Clickbait? Sensational Headline Generation with Auto-tuned Reinforcement Learning

Published in The Conference on Empirical Methods in Natural Language Processing (EMNLP), 2019


  title={Clickbait? Sensational Headline Generation with Auto-tuned Reinforcement Learning},
  author={Xu, Peng and Wu, Chien-Sheng and Madotto, Andrea and Fung, Pascale},
  journal={arXiv preprint arXiv:1909.03582},


Sensational headlines are headlines that capture people’s attention and generate reader interest.

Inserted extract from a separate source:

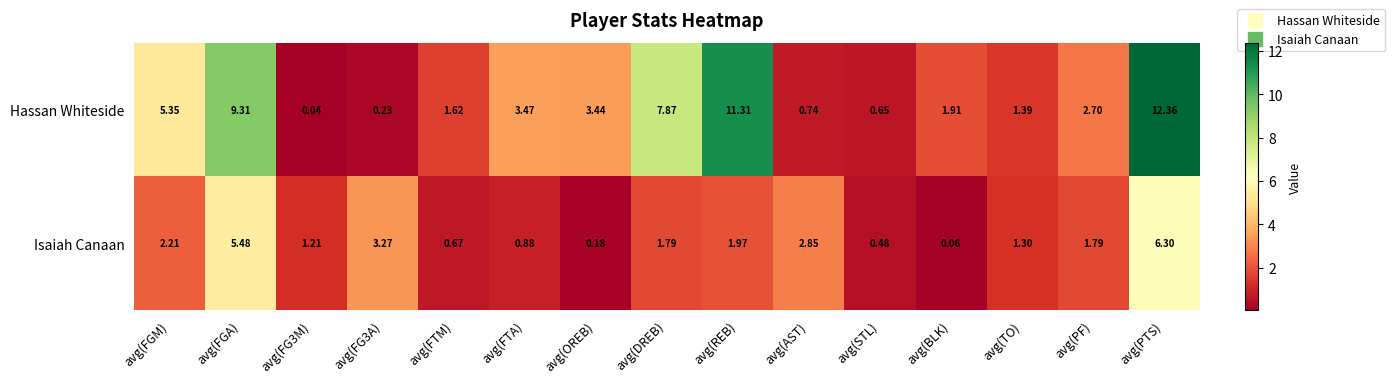

Which series changed the most between avg(FGA) and avg(DREB)?

Isaiah Canaan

Conventional abstractive headline generation methods, unlike human writers, do not optimize for maximal reader attention. In this paper, we propose a model that generates sensational headlines without labeled data. We first train a sensationalism scorer by classifying online headlines with many comments (“clickbait”) against a baseline of headlines generated from a summarization model. The score from the sensationalism scorer is used as the reward for a reinforcement learner. However, maximizing the noisy sensationalism reward will generate unnatural phrases instead of sensational headlines. To effectively leverage this noisy reward, we propose a novel loss function, Auto-tuned Reinforcement Learning (ARL), to dynamically balance reinforcement learning (RL) with maximum likelihood estimation (MLE). Human evaluation shows that 60.8% of samples generated by our model are sensational, which is significantly better than the Pointer-Gen baseline (See et al., 2017) and other RL models.